Mutual Fund is a type of pool where the money comes from different investors for investment with different security plans. SIP i.e. systematic investment plan is a way of investing in mutual funds. Many people get confused between SIP and Mutual funds; they don’t know that these two are different things but somehow interconnected.
Let’s discuss mutual funds and SIP in detail.
Mutual funds are very popular across the globe nowadays. Here, the money is pooled and then invested in other stocks and bonds. This investment in stocks and bonds is then divided into units which an investor receives according to their total cash investment. Net Asset Value (NAV) is used to measure the value of mutual funds. According to NAV, an investor buys and sells the mutual fund units. You can ask your fund manager to invest your money in an equity mutual fund.
There are 2 types of mutual funds:
- The Debt Mutual Funds: In this type of Mutual Fund, the fund manager invests your money in fixed income securities. Here you get the lesser returns than the equity mutual fund, but the rate of risk is comparatively very low.
SIP – SYSTEMATIC INVESTMENT PLAN
SIP is a process and alternate method by which to invest in Mutual Funds. A person usually invests a predetermined amount of money at a regular interval of times for a fixed duration. It totally depends on the person; they can either invest once a week, monthly, quarterly or half yearly. SIP is the best way to save your money and earn a good return on investment.
- You will be provided with a certain number of units, based on market status. (It is known as NAV of the day)
- You will be able to invest through SIP in any mutual fund of your choice.
When stock markets are high, you get less number of units of the equity mutual fund and when the market falls, you get a higher number of units – because the cost of these units will also rise and drop. If you invest in debt mutual funds, the profit will not go through all these ups and downs and it will be like a recurring deposit.

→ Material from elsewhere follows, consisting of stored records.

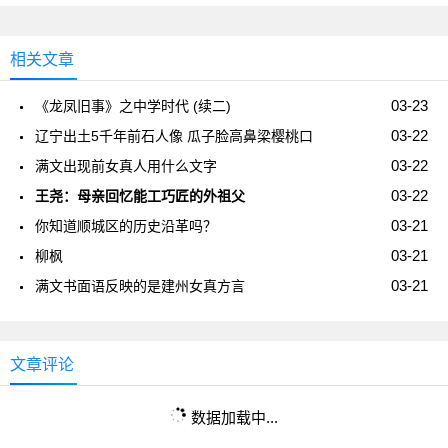
相关文章
03-23
《龙凤旧事》之中学时代 (续二)
03-22
辽宁出土5千年前石人像 瓜子脸高鼻梁樱桃口
03-22
满文出现前女真人用什么文字
03-22
王尧：母亲回忆能工巧匠的外祖父
03-21
你知道顺城区的历史沿革吗？
03-21
柳枫
03-21
满文书面语反映的是建州女真方言
文章评论
数据加载中...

In both cases, SIP will give you all the accounts of your investment and interest.
Many people ask – ‘how can they invest in SIP online?’ It is very simple and there are many reasons to choose online SIP investment platform. Many people think that they cannot deal with paperwork so with SIP online their work becomes very easy and smooth.

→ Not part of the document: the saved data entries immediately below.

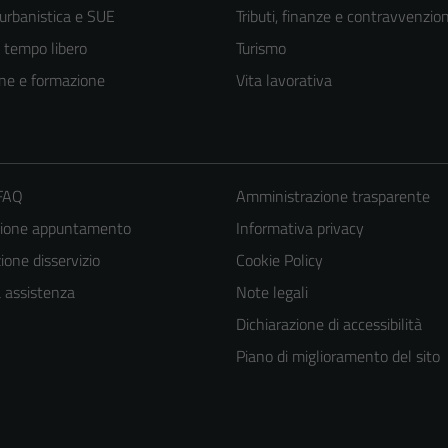
 urbanistica e SUE
Tributi, finanze e contravvenzion
e tempo libero
Turismo
ne e formazione
Vita lavorativa
 FAQ
Amministrazione trasparente
zione appuntamento
Informativa privacy
one disservizio
Cookie Policy
a assistenza
Note legali
Dichiarazione di accessibilità
Tecnici
Questi cookie
Piano di miglioramento del sito
sono necessari
per il
funzionamento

- To invest in online SIP, firstly you have to apply for KYC (know your customer). KYC is very important if you want to invest in mutual funds. (Requirement: Address proof, ID proof, and a photograph)
- After completing the KYC process, visit any fund house website and search for the registration. It will take you to a simple form for creating an online account with that respective house.
NOTE: The link for creating an account is usually located below the login button.
- After registering your mobile number, you will receive an OTP on your phone and you also have to enter your bank details. So it’s better to keep your phone and cheque handy.
- After your account has been created, log in to the site using your username and password. You can now select the mutual fund scheme and start investing.
There are many plans available in the market but the best SIP Plans are:
– SBI BlueChip Fund-Reg (G)
– Franklin India Equity Fund (G)
– Mirae Asset India Equity Fund-Reg (G)
– HDFC Mid-Cap Opportunities Fund (G)
– ICICI Pru Bluechip Fund (G)
CONCLUSION:
- A person can invest their money in mutual funds using a systematic investment plan (SIP).
- SIP is associated with mutual funds but it can also be used to invest in other stocks through it.